Ad ogni buon conto nel caso del medico Grazzi ti sbagli. Perché una cosa è sapere per sentito dire che un atleta è seguito da tale medico o da tal altro, un conto è poter dimostrare che quella è la verità. Possono passare mesi, e anche anni fra un sospetto e un riscontro. Quindi nessuna dietrologia “ultrasinistra”. Infatti, come si sa, il governo Prodi cade il 9 novembre 1998 e la prima notizia ufficiale del coinvolgimento del Grazzi nel processo Conconi, è del 19 novembre 1998 (Ansa). D’Alema aveva già vinto. E si sarebbe dato una ulteriore martellata dove meglio si sentiva una volta che aveva fatto fuori l’avversario? A chi avrebbe giovato spargere ulteriori notizie negative sulla gestione “di sinistra”? Solo per legittimare ulteriormente il suo ruolo? Mi pare una spiegazione debole debole. Forse un tantino preconcetta. I fatti alle volte sono meno complessi di quanto non immagini certa "dietrologia". E bisogna sempre rifarsi all’atmosfera di quei tempi, quando parlare di doping era difficile dappertutto, anche nei giornali. Talvolta solo perché l’argomento era considerato “noioso e pesante”. Perché i giornali abbiano un’idea assai poco culturale dello sport, non è questa la sede per spiegarlo; ma, che lo si voglia credere o no, non necessariamente dietro certe scelte c’è sempre il “grande vecchio”. Solo chi ha dentro di sé il complesso dell’impotenza (e in fondo una assoluta svalutazione di sé) si puo’ vedere come un burattino “agito” da questo o quel potere. Accade, nella vita, certo; talvolta, ma non sempre. E sempre l’uomo – se vuole – può fare la differenza. Piccola o grande che sia. Ma fare la differenza vuol dire impegnarsi e pagare anche un prezzo.
Veniamo, però, al concreto. Dal momento che a criticare ci vuole poco, ma il difficile è costruire, vorrei sapere da te come si ci dovrebbe comportare per fare una seria lotta al doping.

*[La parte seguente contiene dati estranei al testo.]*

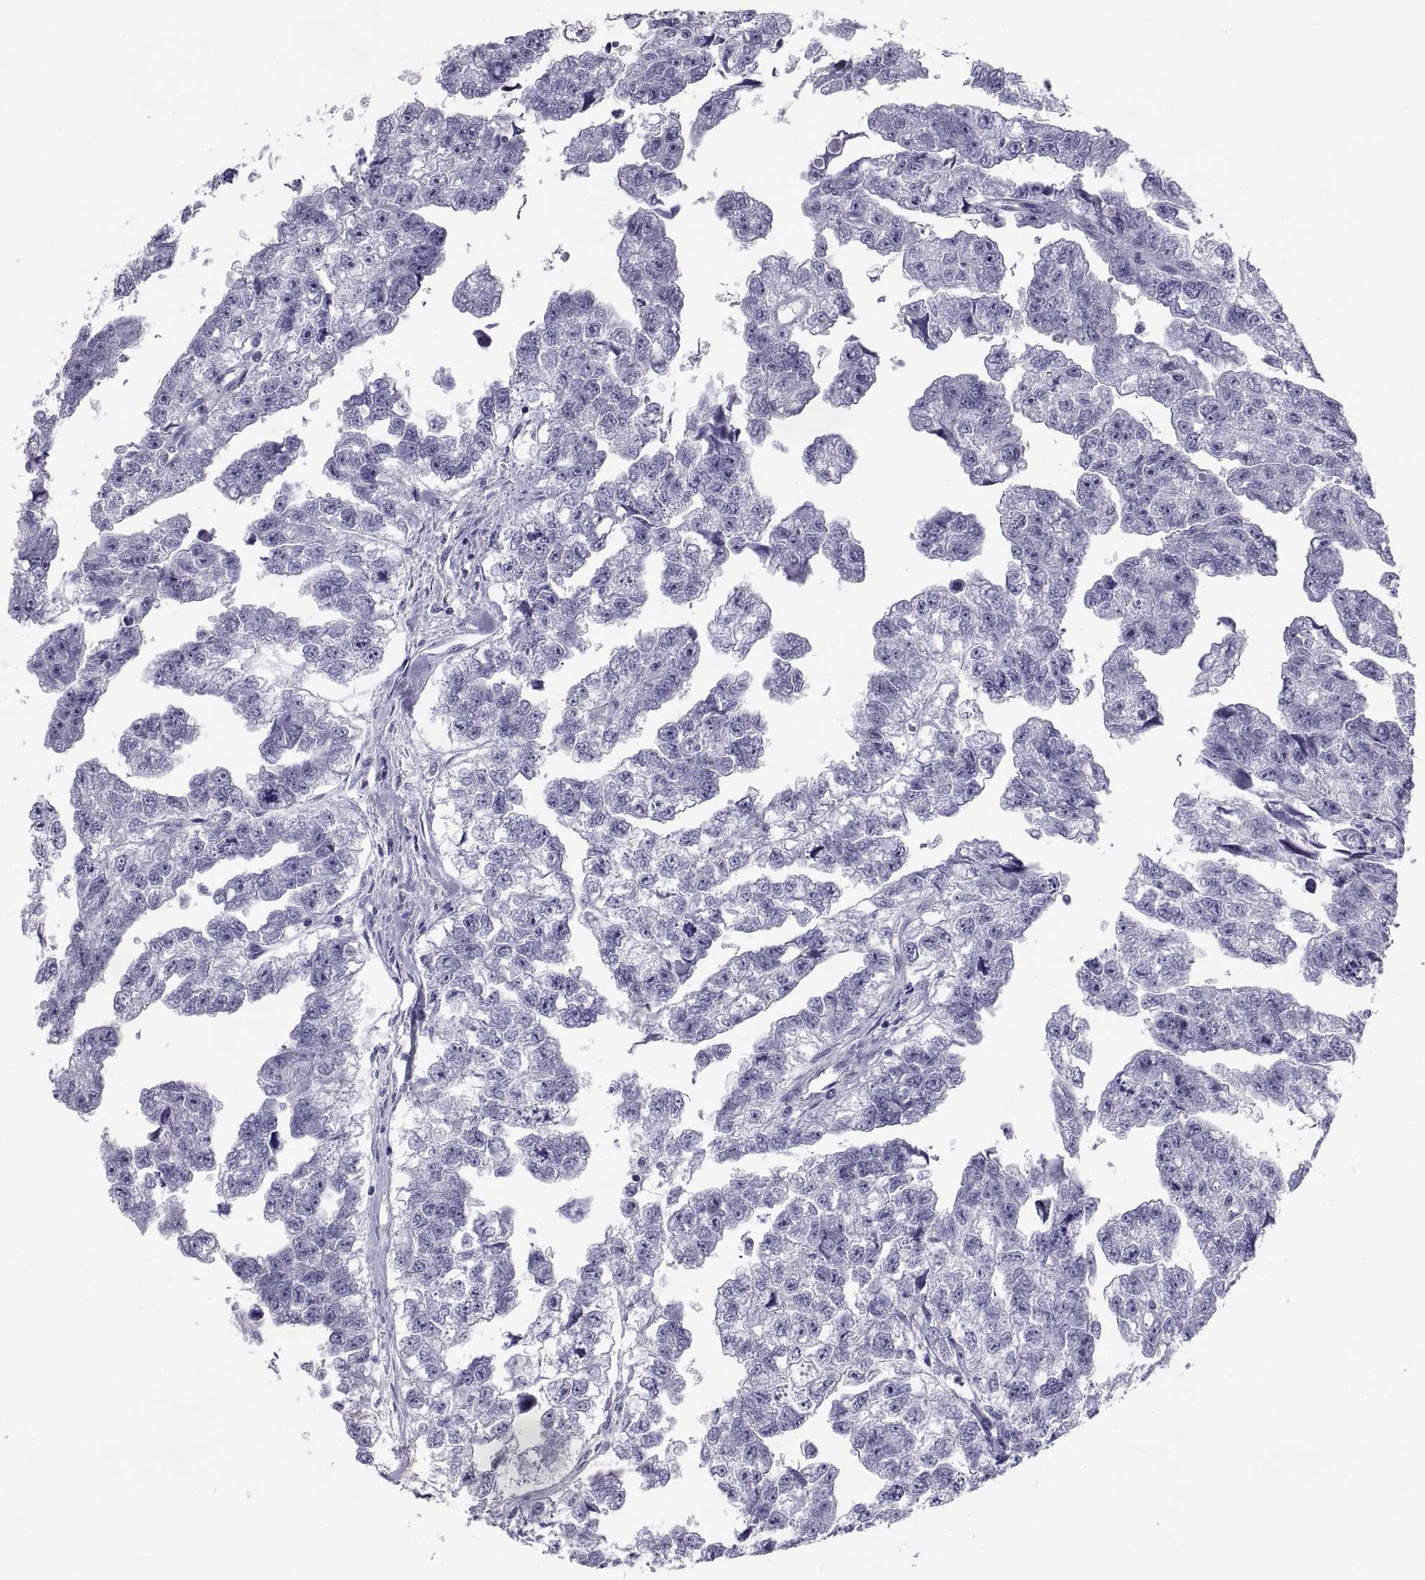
{"staining": {"intensity": "negative", "quantity": "none", "location": "none"}, "tissue": "testis cancer", "cell_type": "Tumor cells", "image_type": "cancer", "snomed": [{"axis": "morphology", "description": "Carcinoma, Embryonal, NOS"}, {"axis": "morphology", "description": "Teratoma, malignant, NOS"}, {"axis": "topography", "description": "Testis"}], "caption": "Human embryonal carcinoma (testis) stained for a protein using IHC displays no staining in tumor cells.", "gene": "TEX13A", "patient": {"sex": "male", "age": 44}}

Allora, vediamo di riassumere le critiche più comuni:

1) Non si combatte il doping criminalizzando l’alteta; e

2) Basta che un atleta sia citato a fianco di un’indagine doping (che magari lo riguarda), perché, poverino, si senta criminalizzato, quali che siano le indagini, i sequestri, le cronache.

3) Non si combatte facendo inchieste giornalistiche, che alla fine, dal momento che la giustizia (sportiva e ordinaria) spesso finisce per dare un semplice buffetto ai colpevoli, si rivelano “inutili”.

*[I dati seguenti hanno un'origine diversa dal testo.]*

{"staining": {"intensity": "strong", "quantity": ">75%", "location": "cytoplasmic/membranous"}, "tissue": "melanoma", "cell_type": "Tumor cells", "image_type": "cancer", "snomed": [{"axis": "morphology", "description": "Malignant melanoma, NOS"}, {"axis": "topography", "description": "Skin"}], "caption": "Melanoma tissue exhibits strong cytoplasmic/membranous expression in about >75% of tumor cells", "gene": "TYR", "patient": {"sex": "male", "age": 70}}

4) Non si combatte con i magistrati che istruiscono i processi solo perché “vogliono apparire”.

5) Non si combatte con i processi perché poi qualcuno patteggia e tutto finisce a tarallucci e vino. E le condanne, quando ci sono, sono lievi.

6) Non si combatte con la scienza che, anche quando mette in guardia dai rischi del doping (leggi possibili morti), non è mai credibile, perché c’è sempre un’altra ipotesi cui aggrapparsi.

7) Non si combatte con la formazione e l’informazione, di cui in pochissimi parlano. Ed è quanto meno strano che l’argomento non compaia quasi mai in tanti “siti” che dicono di voler fare la lotta al doping.

8) Non si combatte – pace per le idee del povero Pantani – finanziando ricerche scientifiche “serie” e tanto meno quelle del Cio o Wada( lo disse in un’intervista), che la lotta al doping (lo dico io) la fanno solo di facciata.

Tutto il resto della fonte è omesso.